"Testament of the Rabbit"
Created by: Ted Lyman
When: 1 pm Tuesday April 1 2003
Where: HCC Campus Theater, Palm Avenue and 14th Street
Conceived as a meditation on the complex relationship of time, family, and mortality, "Testament of the Rabbit" uses subtitles, live action, animation and optically manipulated imagery to explore the consequences of parenthood.
The film takes place in the context of a train trip through the Scottish Highlands. As the extraordinary scenery drifts by the protagonist slips into contemplation of the emotional and physical changes caused in his life by the birth of his children.
Lulled by the rhythm of the wheels on the track, his dozing mind visualizes the abstract series of images which is the heart of the film. This sequence is created through photographic degeneration, a process which gradually decays the original, representational image to high contrast forms and, finally, to blackness.

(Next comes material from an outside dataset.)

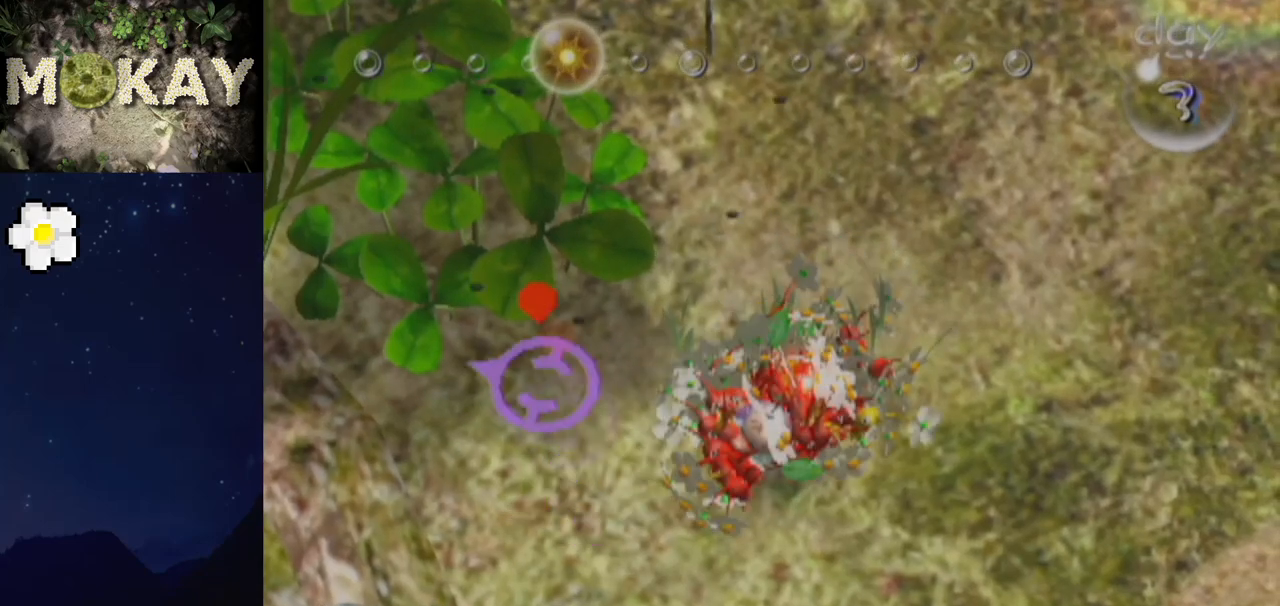
{"buttons": [], "left_stick": "center", "right_stick": "center", "events": [[67, "right_stick", "down-left"], [100, "left_stick", "up"], [133, "right_stick", "up-right"], [233, "right_stick", "down-left"], [267, "left_stick", "center"], [333, "right_stick", "up-right"], [433, "right_stick", "down-left"], [500, "right_stick", "center"]]}
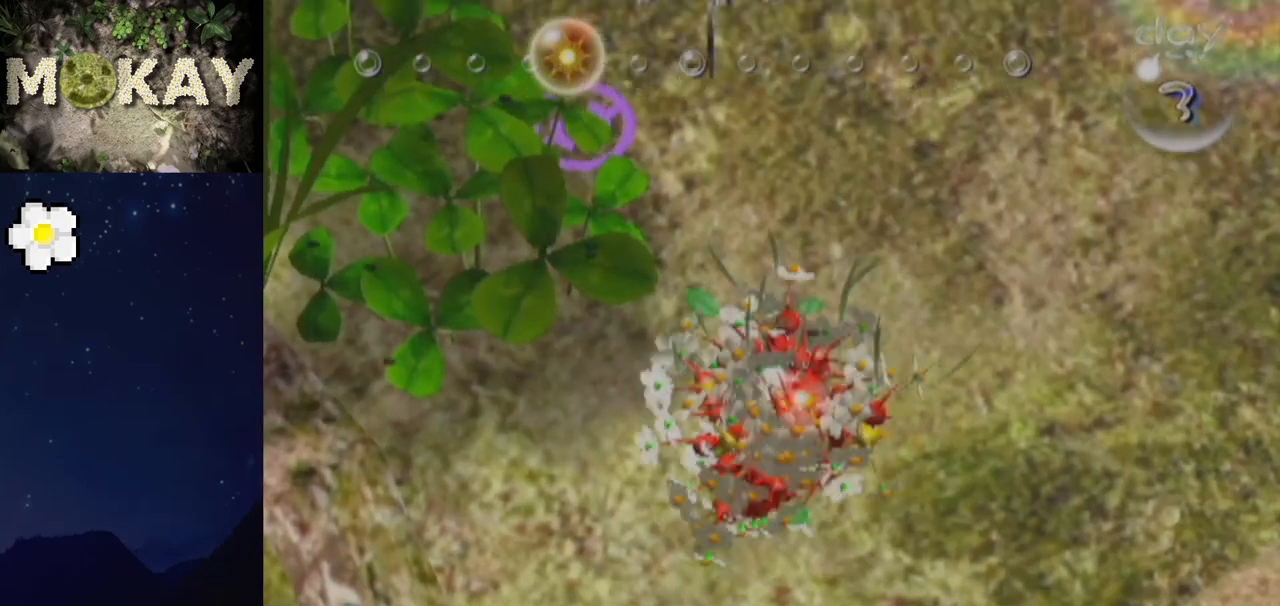
{"buttons": [], "left_stick": "down-right", "right_stick": "center", "events": [[33, "right_stick", "up-right"], [133, "right_stick", "down-left"], [200, "right_stick", "up-right"], [333, "right_stick", "down-left"], [400, "right_stick", "up-right"], [433, "left_stick", "down-right"], [500, "right_stick", "center"]]}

Animated in reverse, the phenomenon gradually pulls the audience from abstraction to reality. The intention is to create something like the childhood sensation of waking from a dream and breathlessly waiting for the formless beasts in one's bedroom to reassume their rightful identities as bureau, chair, and lamp.
The experience is designed both as an evocation of the psychological changes one undergoes as a parent and as a metaphor for the physical and mental decay one begins to feel at this time of life.